→ Provided text:
In 1994-95, through LAQCs the plaintiff invested in the Digitech and Salisbury Investment schemes. The Commissioner investigated the schemes and subsequently disallowed the tax losses claimed by the investors in them, including the plaintiff. Some of the investors in the schemes took challenge proceedings but their counsel conceded the challenges during the course of dispute resolution processes on 20 November 2000 (Digitech) and 20 February 2001 (Salisbury). Formal notices of reassessment were then issued to the investors. In the plaintiff's case a reassessment issued in December 2000 in relation to the Digitech tax losses claimed by the plaintiff and in March/April 2001 for the tax losses claimed in respect of the Salisbury scheme.

In the mid-1990s the plaintiff was a successful real estate agent. He traded using the company Samuel Vaile and Sons Limited. On 28 February 1996 the plaintiff established two trusts, the St Albans Trust (SAT) and the 1843 Trust (1843 Trust). The plaintiff is the primary beneficiary of both trusts. He is not married and does not have children. The initial trustees were the plaintiff and one of the accountants who promoted the Digitech and Salisbury schemes. On establishing the trusts the plaintiff immediately sold 8,000 of the 10,000 shares in Samuel Vaile and Sons Limited to the 1843 trust for $160,000. At the same time he advanced $160,000 to the 1843 Trust to complete the purchase. The purchase price was left outstanding with no demand to be made for 12 years.

The plaintiff transferred his residential property to SAT subject to the existing mortgage and a life interest in his favour and in 1997 the plaintiff's mother rewrote her will naming SAT as a beneficiary for one-third of the residue, effectively in place of the plaintiff.

During September 1999 the plaintiff came under pressure from financiers to sell down some of the properties owned by SAT. In March 2000 he surrendered his life interest in the St Albans Avenue property to SAT in exchange for $227,697 to enable SAT to sell the St Albans Avenue property. The $227,697 was payable upon demand, but the plaintiff agreed to postpone making demand for a period of 20 years. There was no provision for interest.

On 31 March 2001 the plaintiff gifted $27,000 to SAT. This continued gifting which had been made in 1998 and 1999. Between April 1997 and March 2000 the 1843 Trust borrowed money from Samuel Vaile and Sons Limited. In turn monies were drawn from the trust by the plaintiff for living expenses and for the purposes of SAT.

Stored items
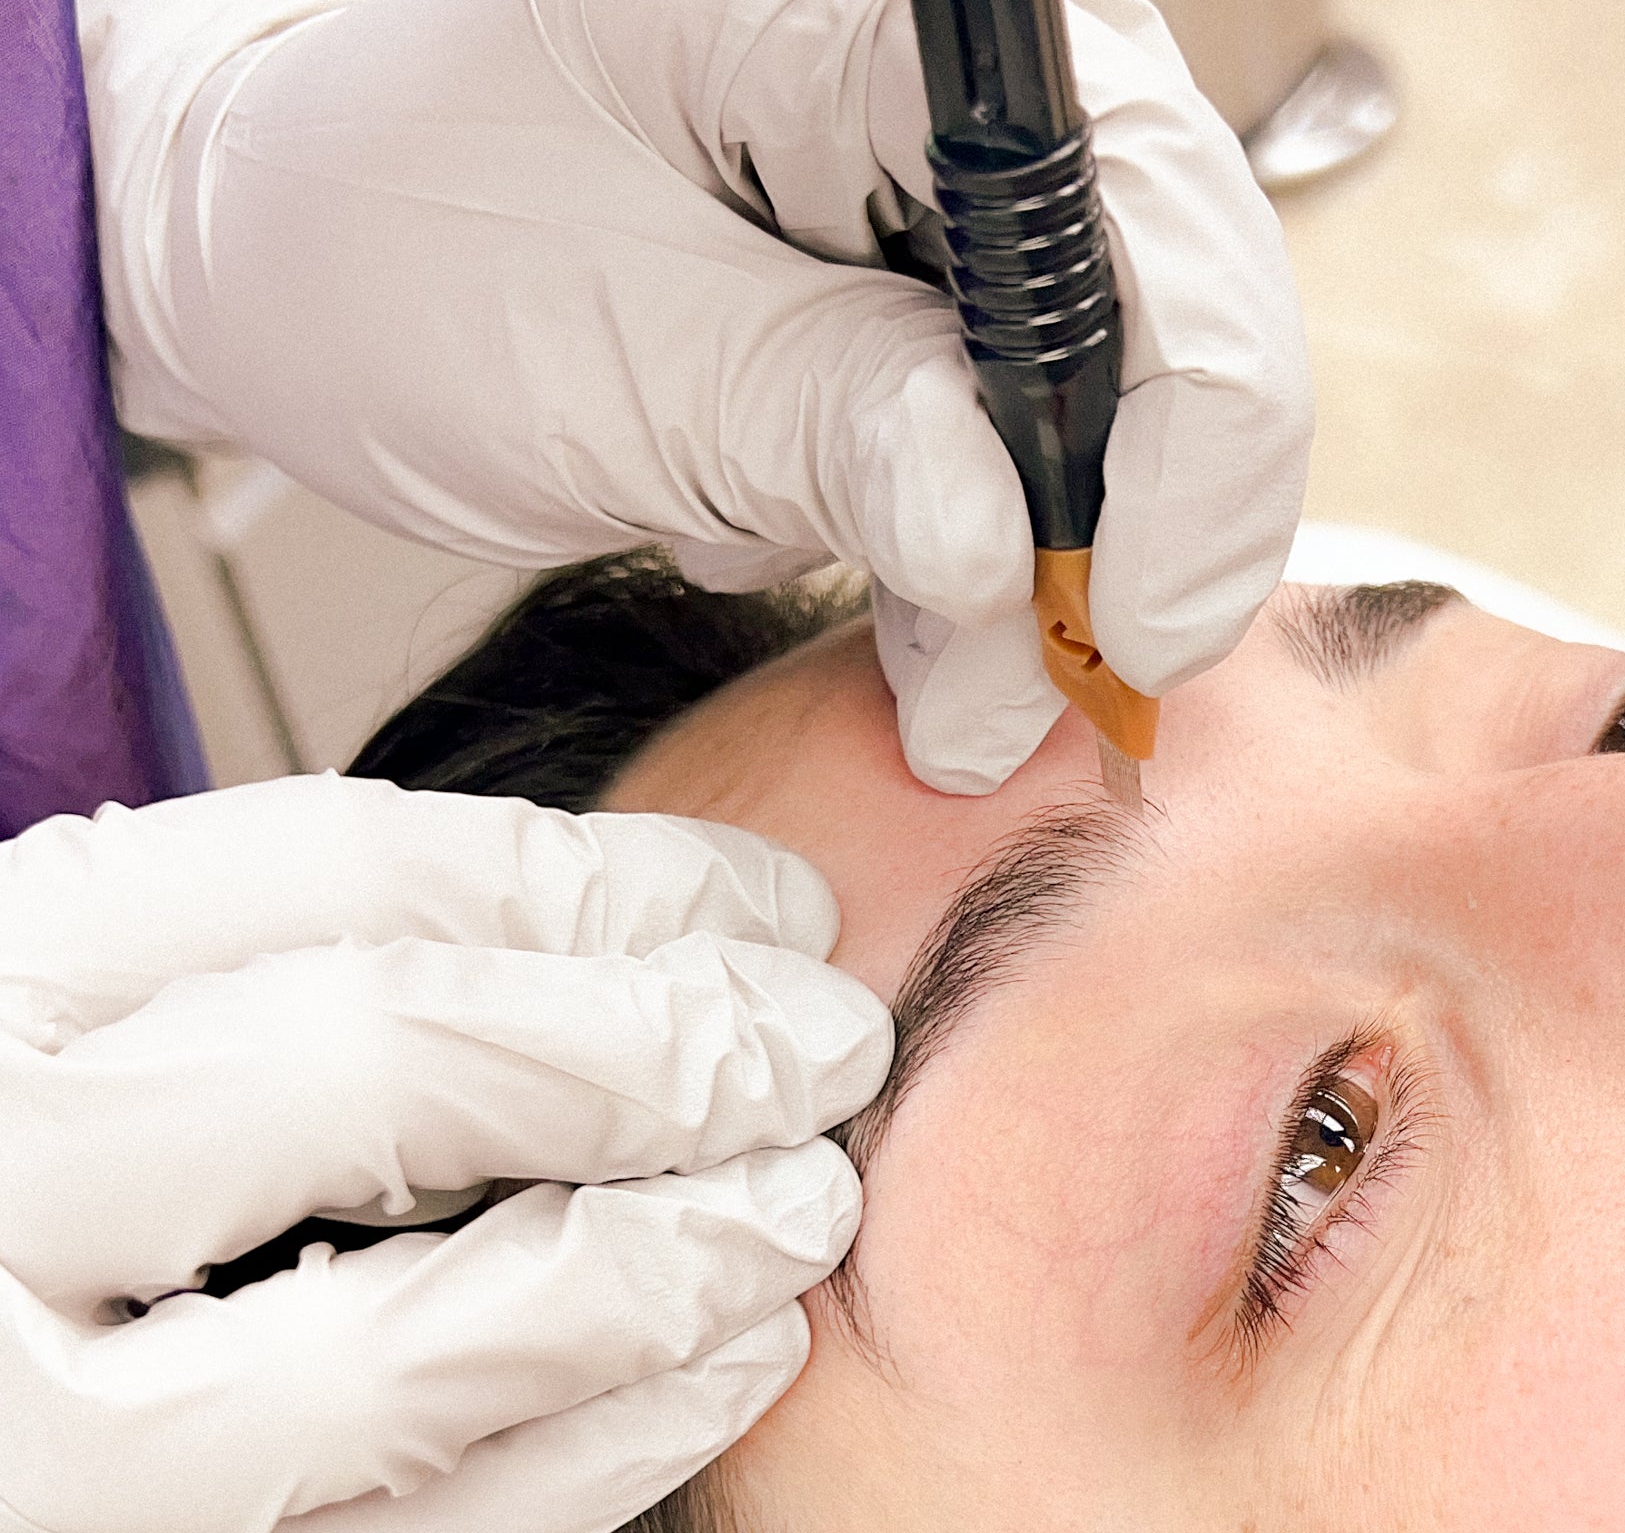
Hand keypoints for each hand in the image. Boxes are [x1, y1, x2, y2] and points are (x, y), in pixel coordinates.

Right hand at [0, 774, 889, 1531]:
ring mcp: (45, 1438)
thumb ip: (303, 961)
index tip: (773, 902)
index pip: (350, 873)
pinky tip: (733, 1356)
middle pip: (395, 1065)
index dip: (615, 878)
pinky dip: (620, 1436)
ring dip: (679, 1254)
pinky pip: (429, 1532)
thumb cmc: (56, 1175)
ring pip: (427, 1339)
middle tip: (831, 1039)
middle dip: (672, 1043)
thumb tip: (651, 931)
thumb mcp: (122, 1015)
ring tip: (811, 1200)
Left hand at [84, 0, 1312, 792]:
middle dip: (1117, 530)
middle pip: (1168, 308)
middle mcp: (950, 82)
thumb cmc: (380, 229)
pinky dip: (970, 552)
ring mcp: (940, 184)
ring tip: (933, 684)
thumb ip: (829, 434)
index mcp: (879, 19)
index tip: (1132, 638)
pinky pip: (1012, 431)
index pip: (1147, 208)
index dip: (1190, 443)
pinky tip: (874, 584)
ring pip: (1108, 395)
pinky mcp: (911, 282)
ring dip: (1035, 567)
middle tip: (1017, 698)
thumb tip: (1005, 557)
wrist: (277, 232)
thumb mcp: (608, 354)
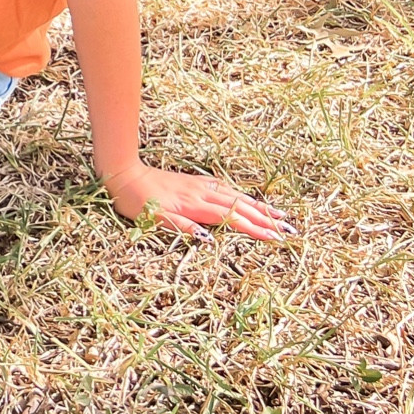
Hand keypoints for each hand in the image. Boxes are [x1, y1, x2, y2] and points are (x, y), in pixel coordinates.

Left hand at [102, 161, 295, 240]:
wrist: (123, 174)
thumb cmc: (136, 201)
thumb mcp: (155, 219)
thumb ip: (183, 227)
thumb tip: (209, 239)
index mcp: (195, 205)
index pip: (233, 218)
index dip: (255, 229)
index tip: (277, 238)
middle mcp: (202, 194)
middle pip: (241, 206)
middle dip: (266, 218)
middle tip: (290, 229)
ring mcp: (199, 186)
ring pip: (235, 196)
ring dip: (258, 206)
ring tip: (278, 214)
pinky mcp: (193, 182)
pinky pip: (224, 188)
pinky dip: (240, 195)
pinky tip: (245, 198)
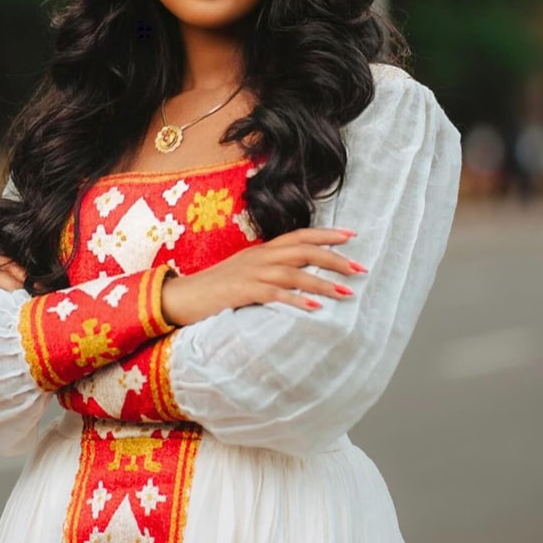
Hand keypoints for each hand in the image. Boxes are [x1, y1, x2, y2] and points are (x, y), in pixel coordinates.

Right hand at [161, 228, 365, 326]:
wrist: (181, 298)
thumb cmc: (215, 290)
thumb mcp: (245, 274)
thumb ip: (269, 272)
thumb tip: (297, 277)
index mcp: (261, 251)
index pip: (299, 235)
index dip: (325, 234)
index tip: (352, 236)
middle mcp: (259, 257)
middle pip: (303, 250)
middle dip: (334, 258)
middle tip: (360, 268)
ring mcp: (250, 274)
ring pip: (294, 272)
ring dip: (323, 282)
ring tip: (347, 292)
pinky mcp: (242, 292)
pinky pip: (274, 293)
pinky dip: (296, 299)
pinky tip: (314, 307)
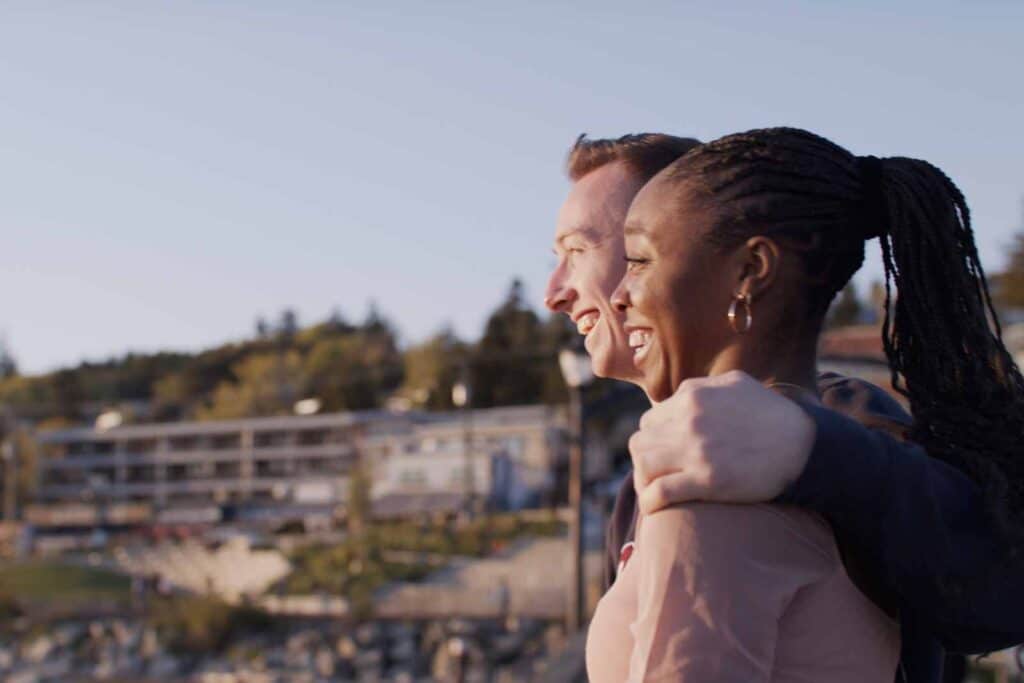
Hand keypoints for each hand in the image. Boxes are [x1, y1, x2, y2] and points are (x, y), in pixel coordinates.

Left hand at [629, 370, 815, 513]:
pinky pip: (659, 492)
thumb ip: (705, 386)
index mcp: (692, 396)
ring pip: (643, 465)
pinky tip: (654, 507)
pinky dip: (650, 502)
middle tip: (657, 473)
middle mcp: (689, 420)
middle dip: (646, 458)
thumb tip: (682, 394)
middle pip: (641, 442)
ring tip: (653, 490)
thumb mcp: (737, 385)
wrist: (804, 447)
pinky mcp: (705, 480)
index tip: (663, 452)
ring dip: (644, 480)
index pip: (650, 419)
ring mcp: (695, 450)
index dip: (655, 438)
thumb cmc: (774, 416)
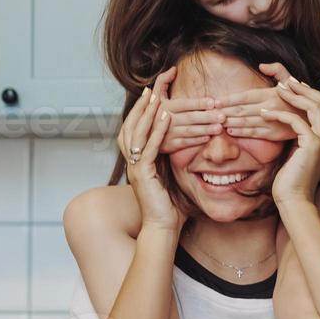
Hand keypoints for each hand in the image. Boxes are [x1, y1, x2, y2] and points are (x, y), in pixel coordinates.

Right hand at [117, 73, 184, 233]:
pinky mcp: (142, 174)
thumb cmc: (170, 207)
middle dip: (141, 107)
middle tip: (149, 90)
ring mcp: (135, 168)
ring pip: (138, 134)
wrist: (163, 228)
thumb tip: (187, 148)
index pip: (136, 131)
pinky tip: (165, 117)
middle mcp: (133, 163)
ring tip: (156, 96)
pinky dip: (157, 131)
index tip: (151, 95)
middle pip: (132, 127)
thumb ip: (174, 161)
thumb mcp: (172, 178)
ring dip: (147, 113)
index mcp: (138, 162)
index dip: (142, 113)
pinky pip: (149, 147)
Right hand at [152, 66, 227, 152]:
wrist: (142, 136)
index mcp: (164, 106)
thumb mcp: (154, 96)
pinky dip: (196, 141)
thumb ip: (162, 81)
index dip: (198, 103)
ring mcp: (168, 133)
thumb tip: (174, 69)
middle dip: (207, 117)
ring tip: (219, 128)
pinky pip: (185, 143)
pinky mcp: (170, 145)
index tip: (213, 102)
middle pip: (190, 118)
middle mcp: (166, 119)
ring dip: (205, 129)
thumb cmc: (152, 113)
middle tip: (223, 116)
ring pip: (189, 131)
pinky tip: (208, 138)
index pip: (184, 104)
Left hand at [213, 62, 304, 140]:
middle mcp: (269, 107)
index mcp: (271, 94)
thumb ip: (277, 69)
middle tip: (210, 113)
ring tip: (216, 121)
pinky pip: (254, 133)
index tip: (216, 101)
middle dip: (224, 111)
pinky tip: (231, 131)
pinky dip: (241, 132)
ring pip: (245, 122)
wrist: (313, 119)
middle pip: (241, 110)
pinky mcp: (273, 134)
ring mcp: (271, 122)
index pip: (244, 96)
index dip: (229, 99)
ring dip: (229, 122)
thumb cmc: (299, 98)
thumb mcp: (291, 80)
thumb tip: (262, 66)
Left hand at [258, 77, 319, 204]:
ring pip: (314, 107)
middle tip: (287, 82)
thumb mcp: (296, 155)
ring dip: (295, 95)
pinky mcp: (312, 146)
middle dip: (306, 89)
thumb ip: (297, 140)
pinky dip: (280, 114)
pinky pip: (297, 121)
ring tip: (277, 89)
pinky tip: (265, 113)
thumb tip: (287, 127)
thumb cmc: (290, 182)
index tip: (293, 87)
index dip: (310, 94)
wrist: (294, 201)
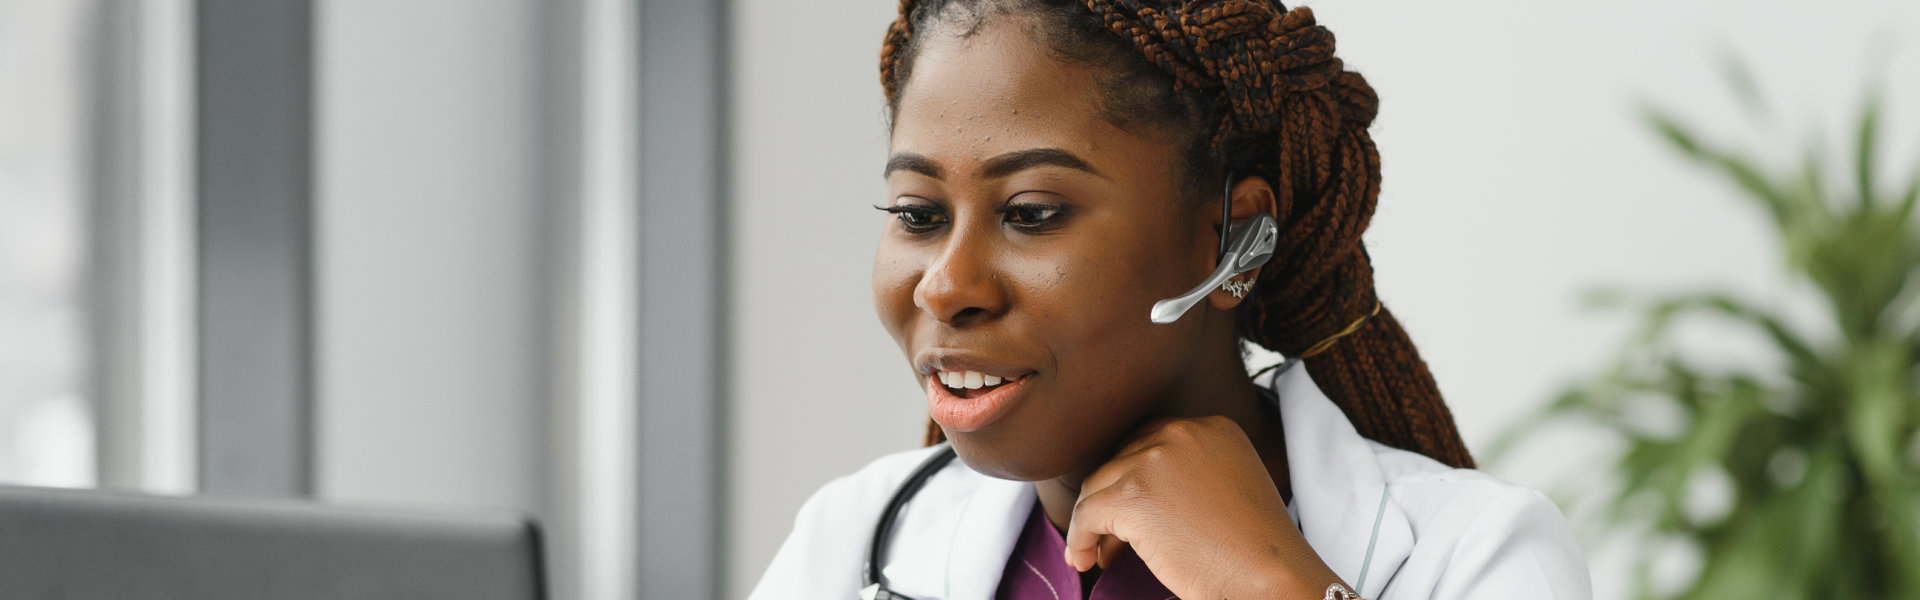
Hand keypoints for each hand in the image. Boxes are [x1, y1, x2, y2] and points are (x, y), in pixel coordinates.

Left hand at [1063, 416, 1345, 598]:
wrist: (1273, 579)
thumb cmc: (1257, 551)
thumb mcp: (1231, 489)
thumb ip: (1190, 476)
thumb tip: (1138, 497)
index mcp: (1212, 427)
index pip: (1151, 444)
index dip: (1135, 480)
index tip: (1132, 513)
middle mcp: (1182, 433)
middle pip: (1121, 462)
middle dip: (1113, 501)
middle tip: (1113, 540)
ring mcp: (1154, 461)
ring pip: (1098, 487)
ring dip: (1094, 522)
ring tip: (1098, 553)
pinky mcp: (1132, 496)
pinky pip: (1087, 514)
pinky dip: (1081, 538)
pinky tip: (1085, 559)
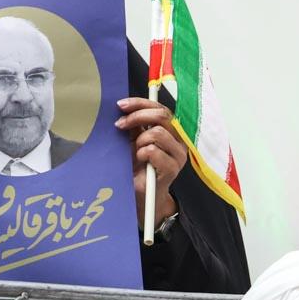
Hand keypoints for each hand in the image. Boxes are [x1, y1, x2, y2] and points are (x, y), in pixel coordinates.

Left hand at [116, 97, 185, 228]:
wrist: (141, 196)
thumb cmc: (138, 168)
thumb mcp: (134, 141)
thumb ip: (135, 125)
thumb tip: (124, 106)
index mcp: (171, 131)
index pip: (160, 108)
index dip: (140, 103)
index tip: (121, 105)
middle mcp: (178, 140)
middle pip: (162, 115)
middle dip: (137, 117)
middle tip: (120, 125)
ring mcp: (178, 154)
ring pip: (157, 133)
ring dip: (140, 141)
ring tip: (135, 152)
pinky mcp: (173, 168)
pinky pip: (153, 151)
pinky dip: (141, 154)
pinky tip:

→ Work instructions:
1) Which distinct dollar amounts appear in the passage on the plaintiff's trusts? List each one once.
2) Return the text of the passage on the plaintiff's trusts from "In 1994-95, through" up to and including "the Salisbury scheme.".
The rows under Stored items are separate from the passage on the plaintiff's trusts.

→ Answers to each task:
1)
$160,000
$227,697
$27,000

2)
In 1994-95, through LAQCs the plaintiff invested in the Digitech and Salisbury Investment schemes. The Commissioner investigated the schemes and subsequently disallowed the tax losses claimed by the investors in them, including the plaintiff. Some of the investors in the schemes took challenge proceedings but their counsel conceded the challenges during the course of dispute resolution processes on 20 November 2000 (Digitech) and 20 February 2001 (Salisbury). Formal notices of reassessment were then issued to the investors. In the plaintiff's case a reassessment issued in December 2000 in relation to the Digitech tax losses claimed by the plaintiff and in March/April 2001 for the tax losses claimed in respect of the Salisbury scheme.